- Born: Maja Vidaković April 30, 1972 (age 53) Smederevo, Serbia, Yugoslavia
- Occupation: Architect
- Known for: Revitalizing Belgrade's urban neighborhoods, promoting creative culture and civic engagement
- Notable work: Mikser Festival, Mikser House, Miksalište Refugee Center
- Spouse: Ivan Lalić
- Children: 2
- Relatives: Siniša Jakovljević (brother, deceased)
- Website: http://festival.mikser.rs

= Maja Vidaković Lalić =

Serbian architect (born 1972)

Maja Vidaković Lalić (Маја Лалић; born April 30, 1972) is a Serbian architect, urbanist, and cultural activist, founder and creative director of Belgrade's Mikser Festival, which was launched in 2006. She has been described by The New York Times as Belgrade's "...most cutting-edge homegrown architect".

==Background==
Born Maja Vidaković in Smederevo, Lalić studied architecture at the University of Belgrade. She obtained her master's degree in architecture and urban design from Columbia University.

Lalić's father is from Serbia, and her mother is from Mostar, Bosnia and Herzegovina. She is married to playwright Ivan Lalić and they have two children together, a daughter and a son.

==Career==
From 1999 to 2002, Lalić lived and worked in New York City. She was employed by the Kramer Design Group, managing clients such as Donna Karan, Escada, and Earl Jeans.

Through Columbia University, she also contributed to revitalizing urban neighborhoods in New York City, Brussels, and Prague. She emphasizes participatory urban planning, sustainable city design, and community-driven revitalization.

Upon her return to Serbia in 2002, she co-founded the Mikser network, which later evolved into an umbrella organization through which she launched many projects. Her first major initiative involved a 2003 conference in Belgrade with Rem Koolhaas as the keynote speaker.

In 2006, Lalić founded the Mikser Festival, an annual exhibition promoting design, architecture, urban planning, new technologies, art, music, and communications in Serbia. The festival invites international and local experts from various fields and features lectures, competitions, workshops, exhibits, concerts, films, and theater plays.

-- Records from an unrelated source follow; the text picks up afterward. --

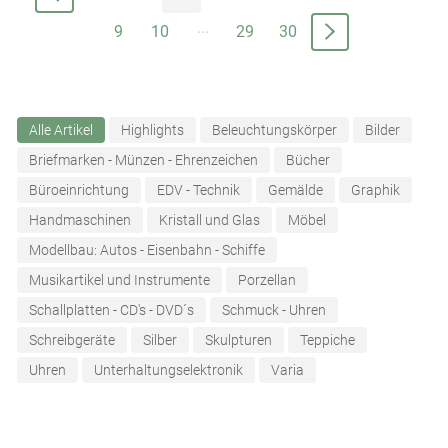
...
9
10
29
30
Alle Artikel
Highlights
Beleuchtungskörper
Bilder
Briefmarken - Münzen - Ehrenzeichen
Bücher
Büroeinrichtung
EDV - Technik
Gemälde
Graphik
Handmaschinen
Kristall und Glas
Möbel
Modellbau: Autos - Eisenbahn - Schiffe
Musikartikel und Instrumente
Porzellan
Schallplatten - CD's - DVD´s
Schmuck - Uhren
Schreibgeräte
Silber
Skulpturen
Teppiche
Uhren
Unterhaltungselektronik
Varia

The Mikser umbrella organization includes Mikser House, reMiks Studio, Mikser TV, Miksalište Refugee Center, Mikser Café, and the Balkan Design store. In 2008, through reMiks Studio, Lalić coordinated Karim Rashid's visit to Belgrade and designed the Majik Café. She also headed renovations for Telekom and Telenor flagship stores and the Beolab Laboratory. Her first concept store, Supermarket (opened 2009), combined retail, spa, restaurant, and hair salon under Brutalist-inspired design.

In August 2015, she co-founded Miksalište Refugee Center, which assisted over 100,000 migrants passing through Serbia. Lalić has promoted young Serbian designers internationally, including at the Milan Furniture Fair. She co-founded a branch of Mikser House in Sarajevo with her husband.

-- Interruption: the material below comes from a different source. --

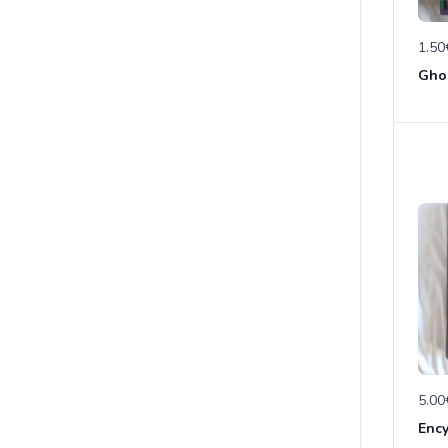
1.50
Ghos
5.00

She is a signatory of the Declaration on the Common Language of the Croats, Serbs, Bosniaks and Montenegrins.

Lalić has also been recognized for her civic engagement, mentorship of young designers, and advocacy for gender equality in architecture and urban planning. She has publicly commented on urban policy and governance in Serbia, emphasizing the importance of community participation and legal accountability.

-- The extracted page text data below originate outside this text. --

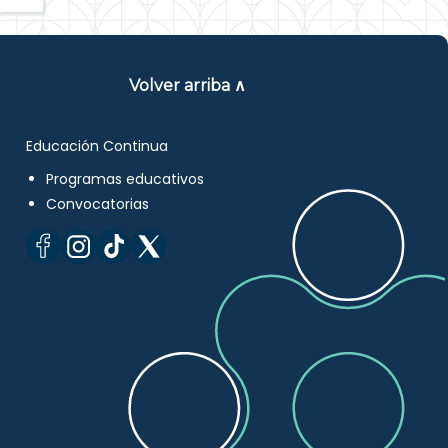
Volver arriba ∧
Educación Continua
Programas educativos
Convocatorias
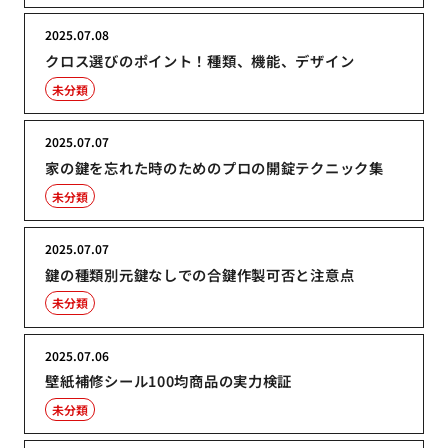
2025.07.08
クロス選びのポイント！種類、機能、デザイン
未分類
2025.07.07
家の鍵を忘れた時のためのプロの開錠テクニック集
未分類
2025.07.07
鍵の種類別元鍵なしでの合鍵作製可否と注意点
未分類
2025.07.06
壁紙補修シール100均商品の実力検証
未分類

==Awards and Distinctions==
Lalić has received numerous awards, including:

- European Citizenship Award (2016)
- Lucille Smyser Lowenfish Memorial Prize (Columbia University)
- Kinne Fellows Memorial Prize (Columbia University)
- European Movement Award
- Fulbright Prize for her work with Miksalište Refugee Center
- BIG SEE Visionary Award 2019 for contributions to regional design and creative culture
- Inspiring Girls International Award 2024 (Volunteer of the Year)

These awards recognize her leadership in architecture, urban design, creative culture, and humanitarian efforts.